My reading of the word performativity comes directly from my reading of the work of the American philosopher Judith Butler; in particular, it comes from my reading of her book Gender Trouble in which she establishes an interdependent relationship between the notions of: performativity, gender, authority, language, repetition, culture, and body. My interest in this specific reading of performativity came from recognising that the role that, according to Butler, performativity plays in the establishment of gender (if gender is a culturally framed aesthetic expression of identity) is not in any way different from the role that performativity plays in the establishment of an equivalent of gender in the realm of dance and/or performance. This, I concluded, was due to the fact that on both sides of the discourse: (1) the equivalent of gender could be understood as that which carries the visual information that signifies, symbolises or brings forth a reference to some intended meaning which, to some extent, always has to do with the establishment and the communication of a specific identity; and it was due to the fact that on both sides of the discourse (2) performativity could be understood as that (or method) which makes the functioning of gender possible.

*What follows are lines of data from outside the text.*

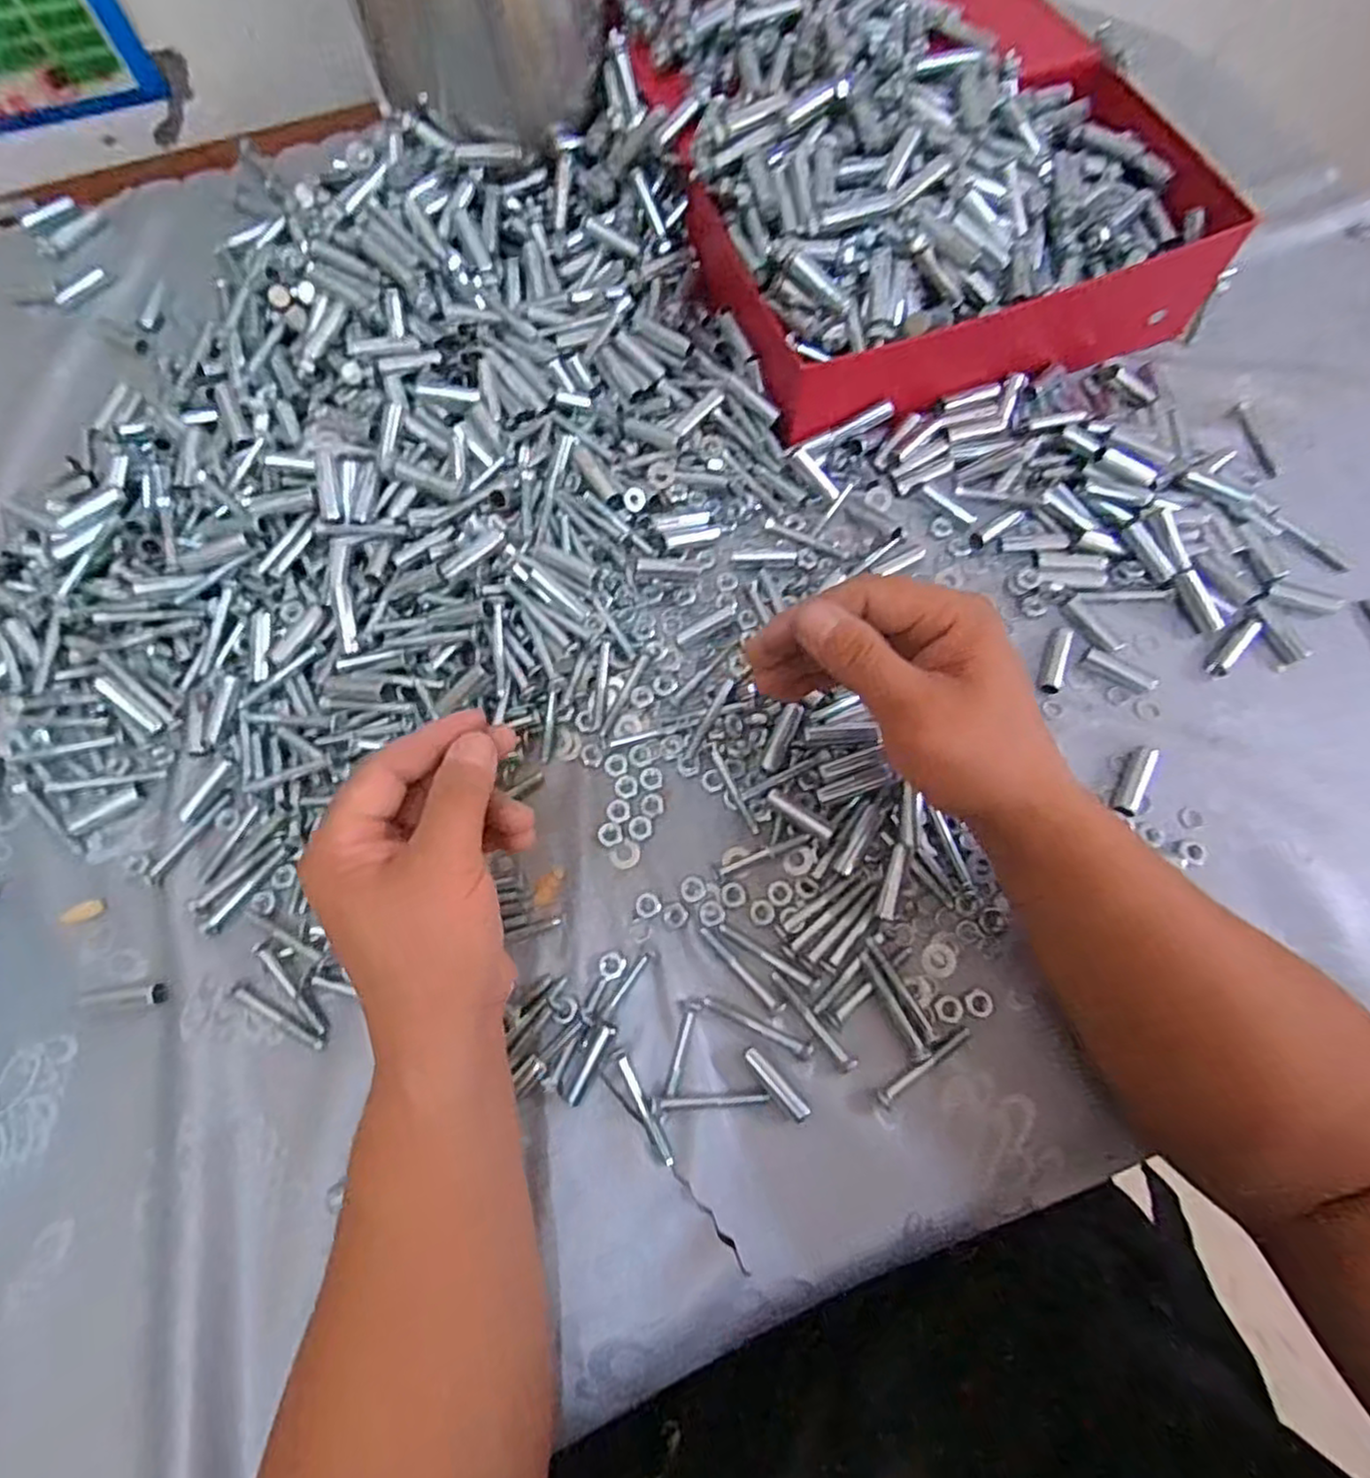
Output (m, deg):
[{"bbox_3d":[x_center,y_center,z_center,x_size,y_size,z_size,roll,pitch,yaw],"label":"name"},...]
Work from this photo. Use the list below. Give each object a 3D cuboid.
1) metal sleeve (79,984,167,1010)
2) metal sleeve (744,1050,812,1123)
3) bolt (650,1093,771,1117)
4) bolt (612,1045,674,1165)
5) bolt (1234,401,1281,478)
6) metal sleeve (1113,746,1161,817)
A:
[{"bbox_3d":[-0.284,0.131,0.353,0.045,0.006,0.009,-8,72,-1],"label":"metal sleeve"},{"bbox_3d":[0.044,0.164,0.335,0.008,0.007,0.039,-43,76,-12],"label":"metal sleeve"},{"bbox_3d":[0.012,0.172,0.333,0.055,0.004,0.008,-7,72,-1],"label":"bolt"},{"bbox_3d":[-0.019,0.174,0.333,0.005,0.004,0.055,-28,73,-8],"label":"bolt"},{"bbox_3d":[0.372,-0.195,0.456,0.009,0.008,0.062,-4,72,0],"label":"bolt"},{"bbox_3d":[0.245,0.023,0.379,0.013,0.010,0.041,31,75,11],"label":"metal sleeve"}]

If gender is, then, that [layer] which carries the visual information that signifies; in other words, if gender is that [layer] in which meaning appears, it could be said that gender is that which functionally speaking, behaves as an equivalent of language at the time when language is perceived, or understood. In other words, one enters the realm of gender at the precise time by which ‘a sound’ becomes recognised as ‘the word’, and by which ‘a movement’ becomes recognised as ‘the gesture’.
I am primarily interested in that space and that time after an utterance has been performed, and before singular meanings have been established and agreed upon. I am primarily interested in that space and that time in which language is not yet functional; the time between a potential to abstraction, and singularisation of meaningfulness - which is, in my understanding of it: the realm within which performativity functions.

That is to say that my practice is never not performative. It can’t be.

If you consider, for a moment, performativity as that which makes communication as such possible, and if you then think of communication as that which makes ‘the organised society’ possible - you start understanding the inherent interrelatedness of all these concepts and the then obvious significance of the role performativity as a method plays in making all of this possible. Materially possible. Physically possible.

Performativity is what lead you to be able to read this text. Understanding what lead to performativity, and how that knowledge can help organise ourselves better (maybe in a non-hierarchic way?) - is what I’m trying to understand.

 

 

Do you care about objects?

Even though I can say my work is analytical and precise, I can not say that to be precise or analytical is the objective of the work. Nor can I say that that which it makes is an object; especially not the one to be cherished in its own right. The work I do is, in fact, critical of objective-related value systems and proposes an entirely different order.

 

 

 

Do you separate your art practice from your life practice?

Exactly not. /This is the end of my answer to the previous question.